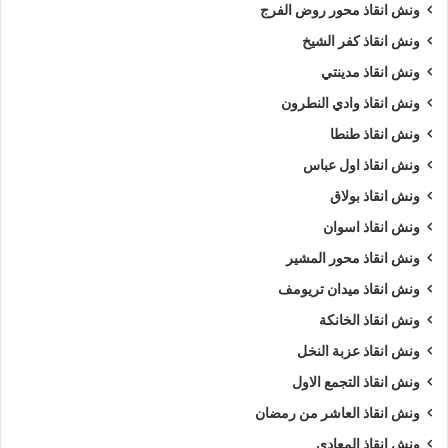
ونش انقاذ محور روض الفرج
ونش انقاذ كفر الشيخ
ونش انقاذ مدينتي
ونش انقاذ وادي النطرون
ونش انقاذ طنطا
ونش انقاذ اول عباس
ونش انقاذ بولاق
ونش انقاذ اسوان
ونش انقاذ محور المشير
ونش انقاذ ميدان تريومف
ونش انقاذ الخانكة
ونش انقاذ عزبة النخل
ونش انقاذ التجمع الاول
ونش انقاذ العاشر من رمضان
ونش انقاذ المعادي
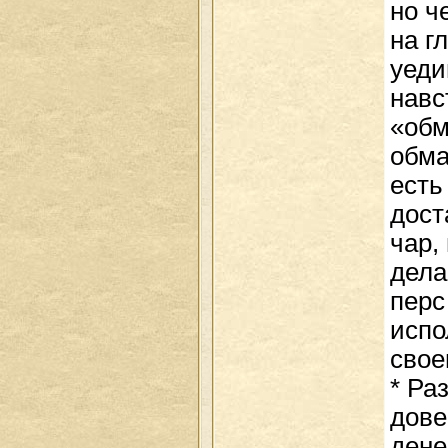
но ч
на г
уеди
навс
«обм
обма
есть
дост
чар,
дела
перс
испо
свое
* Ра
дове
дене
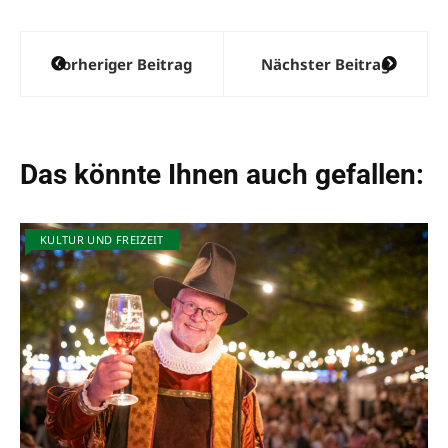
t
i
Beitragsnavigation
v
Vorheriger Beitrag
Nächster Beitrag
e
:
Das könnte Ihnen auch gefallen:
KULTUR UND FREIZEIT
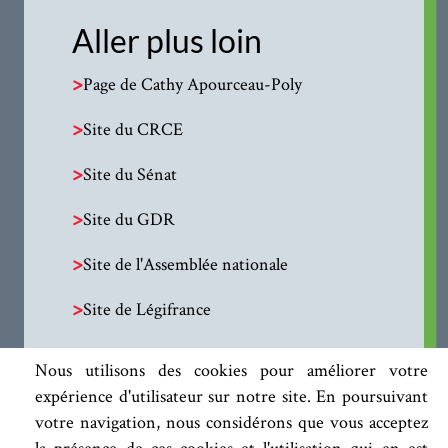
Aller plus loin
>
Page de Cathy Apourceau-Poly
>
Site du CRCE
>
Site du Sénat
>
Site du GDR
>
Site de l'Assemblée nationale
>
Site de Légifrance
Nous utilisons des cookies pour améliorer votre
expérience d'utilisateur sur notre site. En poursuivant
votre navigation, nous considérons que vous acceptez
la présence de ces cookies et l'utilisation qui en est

◇ ◇ ◇ ◇

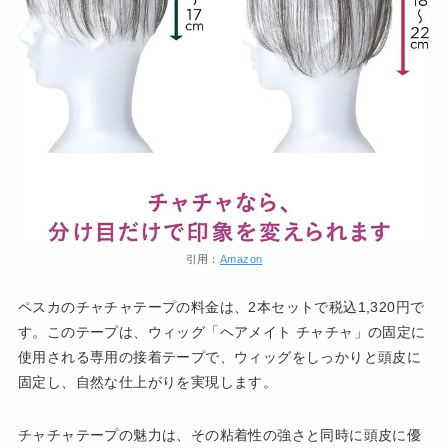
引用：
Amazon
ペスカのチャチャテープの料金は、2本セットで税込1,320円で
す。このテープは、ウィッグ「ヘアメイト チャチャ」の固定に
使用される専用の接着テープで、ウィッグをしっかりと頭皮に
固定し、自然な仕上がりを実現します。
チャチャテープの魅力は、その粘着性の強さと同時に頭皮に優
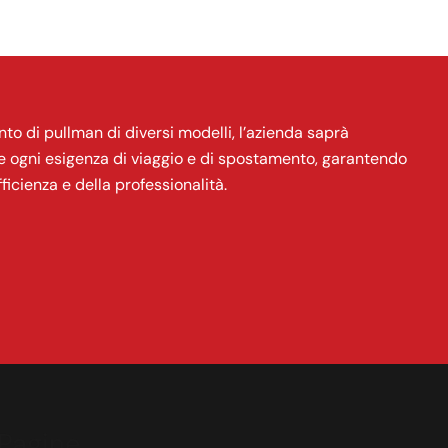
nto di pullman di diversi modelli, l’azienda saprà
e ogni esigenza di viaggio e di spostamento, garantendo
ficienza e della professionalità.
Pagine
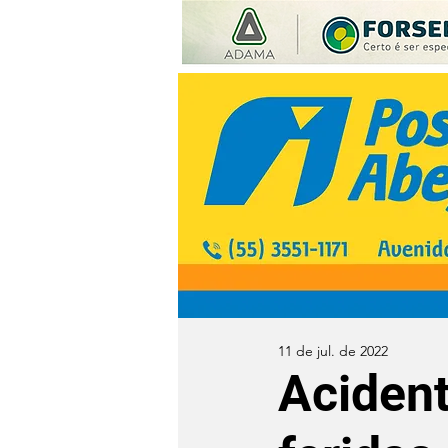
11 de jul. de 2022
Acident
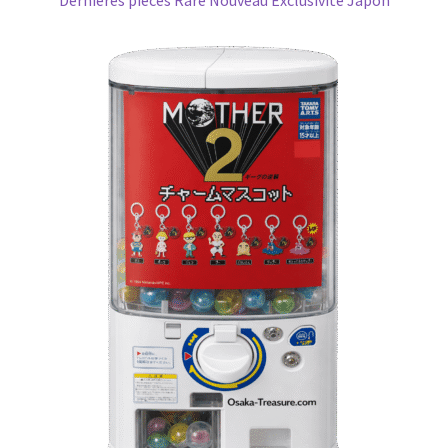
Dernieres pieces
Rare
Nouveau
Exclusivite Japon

◇ ◇ ◇ ◇

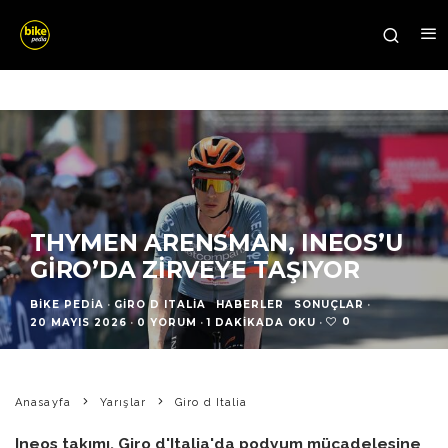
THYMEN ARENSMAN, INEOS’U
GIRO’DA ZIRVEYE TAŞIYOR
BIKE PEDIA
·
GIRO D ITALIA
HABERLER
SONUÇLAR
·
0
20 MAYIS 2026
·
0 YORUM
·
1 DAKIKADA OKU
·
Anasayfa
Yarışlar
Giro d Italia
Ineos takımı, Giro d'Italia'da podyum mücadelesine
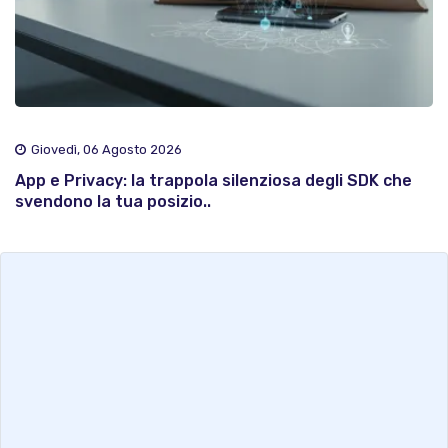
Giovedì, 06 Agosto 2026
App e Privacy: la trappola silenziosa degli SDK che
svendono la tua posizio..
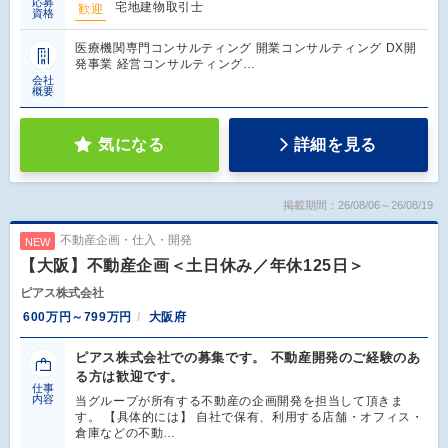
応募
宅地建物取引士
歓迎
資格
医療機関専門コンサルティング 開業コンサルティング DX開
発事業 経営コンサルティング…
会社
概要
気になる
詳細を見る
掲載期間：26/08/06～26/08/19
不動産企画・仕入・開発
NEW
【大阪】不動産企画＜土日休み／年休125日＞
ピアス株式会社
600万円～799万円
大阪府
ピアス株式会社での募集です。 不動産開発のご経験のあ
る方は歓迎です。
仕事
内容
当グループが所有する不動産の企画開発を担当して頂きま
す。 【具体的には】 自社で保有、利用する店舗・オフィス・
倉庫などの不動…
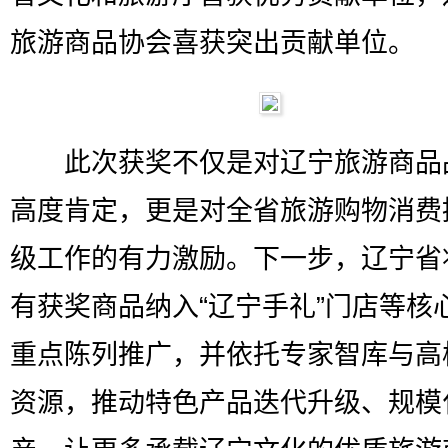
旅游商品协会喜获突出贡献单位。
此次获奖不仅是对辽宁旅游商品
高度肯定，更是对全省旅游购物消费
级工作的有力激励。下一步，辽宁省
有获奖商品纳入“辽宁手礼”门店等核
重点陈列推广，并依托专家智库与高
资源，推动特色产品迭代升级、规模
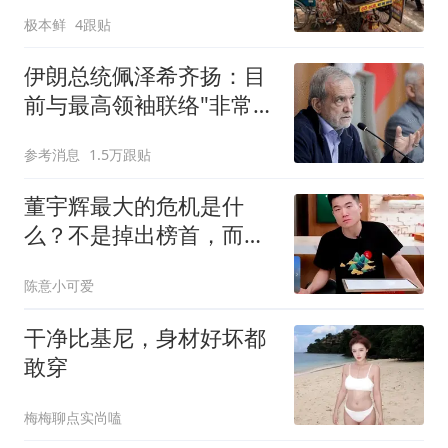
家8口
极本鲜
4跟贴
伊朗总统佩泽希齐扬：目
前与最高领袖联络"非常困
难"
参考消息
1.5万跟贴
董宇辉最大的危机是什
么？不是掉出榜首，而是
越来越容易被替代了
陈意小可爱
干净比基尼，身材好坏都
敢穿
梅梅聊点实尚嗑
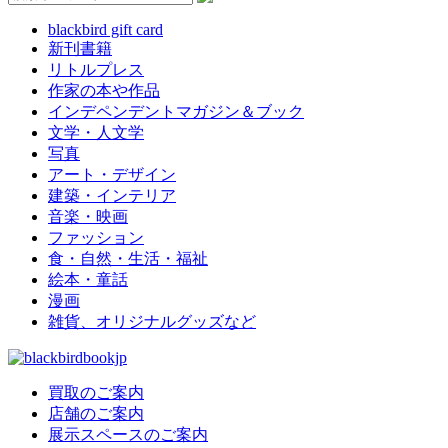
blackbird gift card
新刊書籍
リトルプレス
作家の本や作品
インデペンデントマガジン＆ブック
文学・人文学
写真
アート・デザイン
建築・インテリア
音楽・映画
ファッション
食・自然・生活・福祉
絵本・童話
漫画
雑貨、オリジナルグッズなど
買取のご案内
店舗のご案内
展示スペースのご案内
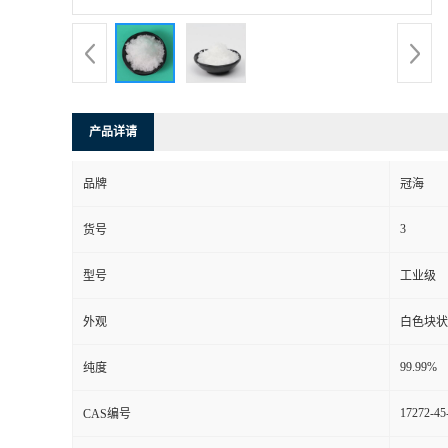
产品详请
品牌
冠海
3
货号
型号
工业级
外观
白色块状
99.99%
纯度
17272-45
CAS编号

◇ ◇ ◇ ◇

DESCRIPTION OF THE TASK:
Could you restate word for word the lines above, from the one that contains "Aller plus loin" through the one that contains "la présence de", and no others?

TASK SOLUTION:
Aller plus loin
>
Page de Cathy Apourceau-Poly
>
Site du CRCE
>
Site du Sénat
>
Site du GDR
>
Site de l'Assemblée nationale
>
Site de Légifrance
Nous utilisons des cookies pour améliorer votre
expérience d'utilisateur sur notre site. En poursuivant
votre navigation, nous considérons que vous acceptez
la présence de ces cookies et l'utilisation qui en est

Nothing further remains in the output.